*Work item:*
Give the entries below again, word for word, and leave out the images.
*** Exercise materials ***
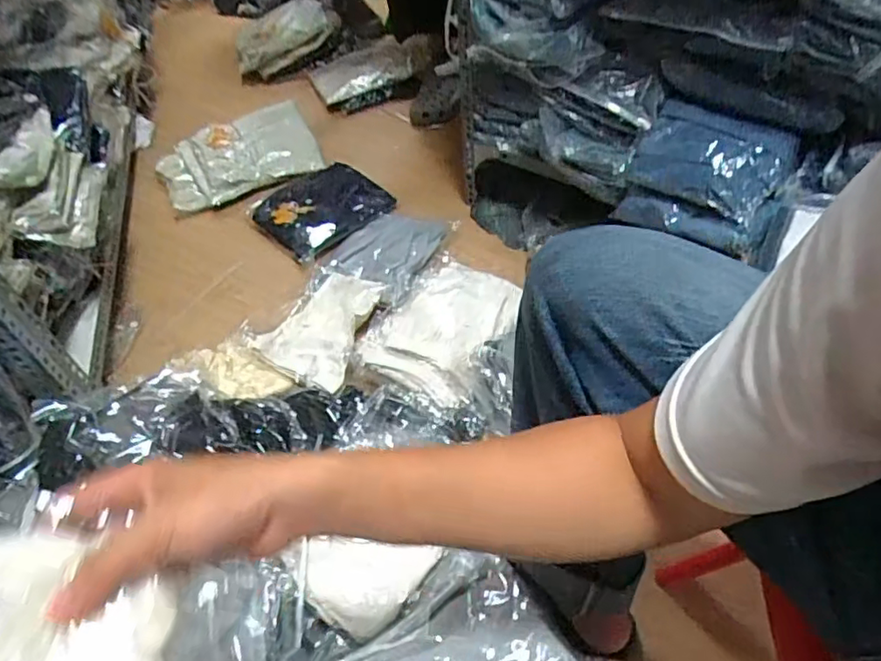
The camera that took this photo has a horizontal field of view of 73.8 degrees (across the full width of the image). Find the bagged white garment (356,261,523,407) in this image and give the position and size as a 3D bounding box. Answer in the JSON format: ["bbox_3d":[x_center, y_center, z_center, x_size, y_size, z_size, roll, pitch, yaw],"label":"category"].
[{"bbox_3d":[0.013,-0.014,0.945,0.209,0.047,0.257,23,56,22],"label":"bagged white garment"}]

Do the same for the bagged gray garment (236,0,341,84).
[{"bbox_3d":[-0.421,-0.777,1.559,0.293,0.120,0.152,-17,47,21],"label":"bagged gray garment"}]

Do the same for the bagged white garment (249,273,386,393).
[{"bbox_3d":[-0.192,-0.008,1.003,0.158,0.034,0.218,22,56,21],"label":"bagged white garment"}]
***
*Task result:*
The camera that took this photo has a horizontal field of view of 73.8 degrees (across the full width of the image). Find the bagged white garment (356,261,523,407) in this image and give the position and size as a 3D bounding box. Answer in the JSON format: ["bbox_3d":[x_center, y_center, z_center, x_size, y_size, z_size, roll, pitch, yaw],"label":"category"].
[{"bbox_3d":[0.013,-0.014,0.945,0.209,0.047,0.257,23,56,22],"label":"bagged white garment"}]

Do the same for the bagged gray garment (236,0,341,84).
[{"bbox_3d":[-0.421,-0.777,1.559,0.293,0.120,0.152,-17,47,21],"label":"bagged gray garment"}]

Do the same for the bagged white garment (249,273,386,393).
[{"bbox_3d":[-0.192,-0.008,1.003,0.158,0.034,0.218,22,56,21],"label":"bagged white garment"}]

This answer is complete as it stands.